FIG. 4 is a diagram illustrating optical axis adjustment of a mirror driving mechanism of the imaging device according to the first embodiment of the present invention;

FIG. 5 shows a mirror driving mechanism of the imaging apparatus according to Embodiment 2 of the present invention.

FIG. 6 shows a mirror driving mechanism of an imaging device according to a third embodiment of the present invention.

FIG. 7 is a configuration diagram of a conventional imaging device.

FIG. 8 is a configuration diagram of a mirror and an objective lens of a conventional imaging device.

FIG. 9 is a configuration diagram of a mirror and an objective lens of a conventional imaging device.
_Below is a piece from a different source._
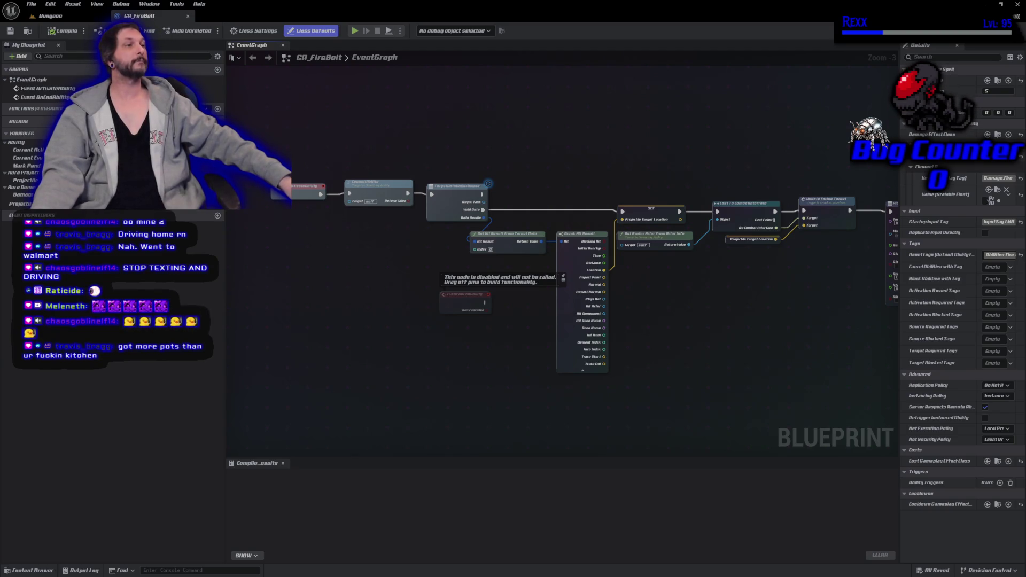
{"action": "left_click", "coordinate": [258, 31]}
FIG. 10 is a diagram illustrating movement of an optical path of a conventional imaging device.

[Explanation of symbols]

Reference Signs List 1 infrared ray, 2 infrared ray detecting element, 3 dewar, 4 optical system, 5 cooler, 6 housing, 7 support, 8 mirror,
9 infrared window, 10 objective lens, 11 lens holder,
12 lens shaft, 13 bearing L, 14 bearing M, 15
Mirror shaft, 16 drive unit L, 17 drive unit M, 18 link A, 19 link B, 20 link C, 21 link D, 22 screw A, 23 screw B, 24 rotary joint, 25 motor, 26 bearing A, 27 bearing B, 2
9 mirror connection part, 30 rotation joint, 31 piezoelectric element part, 32 ball screw part, 33 drive part, 34 linear guide.

Claims (4)

[Claims] 1. An objective lens rotatably supported with respect to a base, a mirror having a reflecting surface for reflecting light condensed by the objective lens, and reflected light of the mirror held by the base. Imaging means for acquiring an image from a mirror, a link mechanism provided on the mirror opposite to the reflection surface and rotatably supporting the mirror with respect to the base, and the mirror being positioned at a predetermined position with the objective lens. And a motor for driving the link mechanism. 2. An objective lens, a lens holder that holds the objective lens and is rotatably supported with respect to a base, and a first driving unit that rotates the lens holder.
A motor, a mirror having a reflection surface that reflects light collected by the objective lens, an imaging unit that is held by the base, and acquires an image from light reflected by the mirror, and an imaging unit that reflects the reflection surface of the mirror. Two link mechanisms for supporting opposite sides at different positions, a screw for expanding and contracting the link mechanism rotatably supported with respect to the lens holder, and one end of the screw, wherein the mirror is provided with the objective lens A second motor for rotating a screw so as to have a rotation angle substantially equal to 1/2 of the rotation angle of the objective lens, and a rotation center axis of the objective lens and a rotation center axis of the mirror are substantially coincident with each other. Imaging device. 3. The means for expanding and contracting the link,
The imaging device according to claim 2, wherein the imaging device is a piezoelectric element. 4. The means for expanding and contracting the link,
3. The imaging apparatus according to claim 2, comprising a ball screw and a motor driving the ball screw to rotate.